Matthew Carlson
Design Director, Creative Cloud Experience, Adobe
Matthew Carlson works on the services and content that help Adobe’s users to explore new apps and achieve their creative goals. He has a special passion for illustration, typography and the intersection of AI and creativity.
Prior to Adobe, Carlson was the Design Director of Business Products at Twitter, Design Manager on Business Products at Facebook, and Principal of Experience Strategy and Design at Hot Studio, an Innovation Consultancy in San Francisco. He’s spent time shaping brand experiences at the industrial design consultancies Design Continuum in Boston and One & Co. in San Francisco. He’s created groundbreaking brand and interactive experiences for IBM, UPS, Sprint, Zinio, Marie Claire, Seventeen, ReadyMade, AOL, Intel, Microsoft and Robert Mondavi.

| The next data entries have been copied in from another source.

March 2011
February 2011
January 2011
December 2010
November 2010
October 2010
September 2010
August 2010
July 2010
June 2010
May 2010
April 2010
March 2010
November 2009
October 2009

Carlson was an English Major/Art Minor at UC Berkeley, where he wrote rambling papers on religious symbolism in Russian short stories and drank way too much coffee. He’s survived the Dotcom boom, the Dotcom crash and the Rise of the Apps. He is happiest at the whiteboard or doodling in Moleskines.
IDEA 2020 JUROR QUESTIONNAIRE
I love simple things that can be used in myriad ways. Digital or physical products that can be used to create many different kinds of experiences, or that put creative control into people’s hands, are the most exciting to me. I look for things that are easy to use, intuitive and compelling, and able to adapt to many different people, places and use cases.
The biggest shift I’ve noticed is the rise of smart objects and responsive systems. I used to devour sci-fi and cyberpunk novels, where technology let simple objects come to life in magical ways. That future has crept into our reality over the past couple of decades; where sensors, cameras, augmented reality, AI and networked systems make inert objects and environments feel magical, respond to interaction and intention, convey information and transform themselves. I’m excited (and reasonably scared) of where the future is taking us.
I’m inspired by how easy it is to create and produce things in 2020. Some of my favorite games and apps have been created by individuals or very small teams. 3D printers and mills that usually lived in the machine shops of manufacturers or major industrial design firms are now sitting on people’s desktops. The maker revolution that’s already underway is continuing to accelerate.